Pancreatic cancer remains one of the deadliest types of cancer, with one- and five-year survival rates of only 20% and 7%, respectively, according to the American Cancer Society. The mortality is so high because the disease does not typically cause symptoms until it is too late. Therefore, earlier detection could be the key to better survival rates.
In a new paper published by Lab on a Chip, a research team from the lab of David Issadore, assistant professor of Bioengineering, reports on its development of a micropore chip, callled the circulating tumor cell fluorescence in situ hybridization (CaTCh FISH) chip, that could detect circulating tumor cells (CTCs) from mice and patients with pancreatic cancer, even at very low, previously undetectable levels.
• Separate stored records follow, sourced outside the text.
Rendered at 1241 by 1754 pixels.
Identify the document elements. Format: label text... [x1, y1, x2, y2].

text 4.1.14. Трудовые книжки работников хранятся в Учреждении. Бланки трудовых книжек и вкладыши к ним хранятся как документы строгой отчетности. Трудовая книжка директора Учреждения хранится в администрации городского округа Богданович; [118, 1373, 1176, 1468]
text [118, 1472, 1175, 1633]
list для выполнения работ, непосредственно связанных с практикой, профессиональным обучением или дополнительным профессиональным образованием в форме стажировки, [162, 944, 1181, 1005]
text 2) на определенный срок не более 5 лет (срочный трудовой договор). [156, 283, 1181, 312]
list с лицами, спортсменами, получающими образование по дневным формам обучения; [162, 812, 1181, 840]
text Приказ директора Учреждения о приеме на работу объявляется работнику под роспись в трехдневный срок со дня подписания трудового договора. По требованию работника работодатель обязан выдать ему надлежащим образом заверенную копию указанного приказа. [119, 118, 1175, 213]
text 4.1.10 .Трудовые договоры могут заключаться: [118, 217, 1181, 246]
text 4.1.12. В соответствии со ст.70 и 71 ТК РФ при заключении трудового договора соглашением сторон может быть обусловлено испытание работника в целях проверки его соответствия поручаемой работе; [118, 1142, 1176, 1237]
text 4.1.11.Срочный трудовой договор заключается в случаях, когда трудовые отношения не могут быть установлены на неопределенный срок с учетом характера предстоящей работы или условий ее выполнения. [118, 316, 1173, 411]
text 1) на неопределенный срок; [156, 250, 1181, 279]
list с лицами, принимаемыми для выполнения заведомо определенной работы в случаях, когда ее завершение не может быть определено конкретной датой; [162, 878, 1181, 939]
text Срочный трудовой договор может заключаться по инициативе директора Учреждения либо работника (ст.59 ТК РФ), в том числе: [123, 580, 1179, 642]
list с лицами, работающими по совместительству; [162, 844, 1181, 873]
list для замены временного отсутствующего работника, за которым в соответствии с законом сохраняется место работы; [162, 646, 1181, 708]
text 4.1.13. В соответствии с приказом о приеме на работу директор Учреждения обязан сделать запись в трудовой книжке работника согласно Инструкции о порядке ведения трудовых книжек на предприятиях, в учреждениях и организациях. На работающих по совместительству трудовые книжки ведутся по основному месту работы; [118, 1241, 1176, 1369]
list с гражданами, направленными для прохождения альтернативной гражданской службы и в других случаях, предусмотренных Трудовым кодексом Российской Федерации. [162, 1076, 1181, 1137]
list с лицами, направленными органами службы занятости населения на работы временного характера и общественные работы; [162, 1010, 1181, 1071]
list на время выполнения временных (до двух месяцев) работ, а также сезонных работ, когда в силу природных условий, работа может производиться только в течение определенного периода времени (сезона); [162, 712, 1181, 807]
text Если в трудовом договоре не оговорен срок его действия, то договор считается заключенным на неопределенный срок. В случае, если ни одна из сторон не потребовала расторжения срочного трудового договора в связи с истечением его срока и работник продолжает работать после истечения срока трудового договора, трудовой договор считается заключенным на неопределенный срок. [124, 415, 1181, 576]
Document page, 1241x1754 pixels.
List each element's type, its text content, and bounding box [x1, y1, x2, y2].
Jin A (Jina) Ko, who is a Ph.D. student in Bioengineering and first author on the paper, says that CTCs are a key mechanism underlying metastasis, which is another reason why pancreatic cancer has such a low survival rate. Not only can the chip that she helped design detect these cells, which circulate in the bloodstream, but more importantly, pancreatic tumors shed these cells even in their very early stages before any spread has occurred. Therefore, provided the test is performed early enough, the tumor can be detected and treated. Patients with family histories of pancreatic cancer or who have tested positive for certain gene mutations would likely benefit from this sort of test.
The study authors also tested the CaTCh FISH chip using blood samples from 14 patients with advanced pancreatic cancer and from healthy controls. They found that their micropore chip could detect several RNA markers of cancer in 10-mL samples — around 2 tsp. In addition, there were no false-negative results among the healthy controls, demonstrating a high level of reliability in that regard.
“We have developed a microchip platform that combines fast, magnetic micropore-based negative immunomagnetic selection with rapid on-chip in situ RNA profiling,” Jina said. “This integrated chip can isolate both rare circulating cells and cell clusters directly from whole blood and allow individual cells to be profiled for multiple RNA cancer biomarkers.”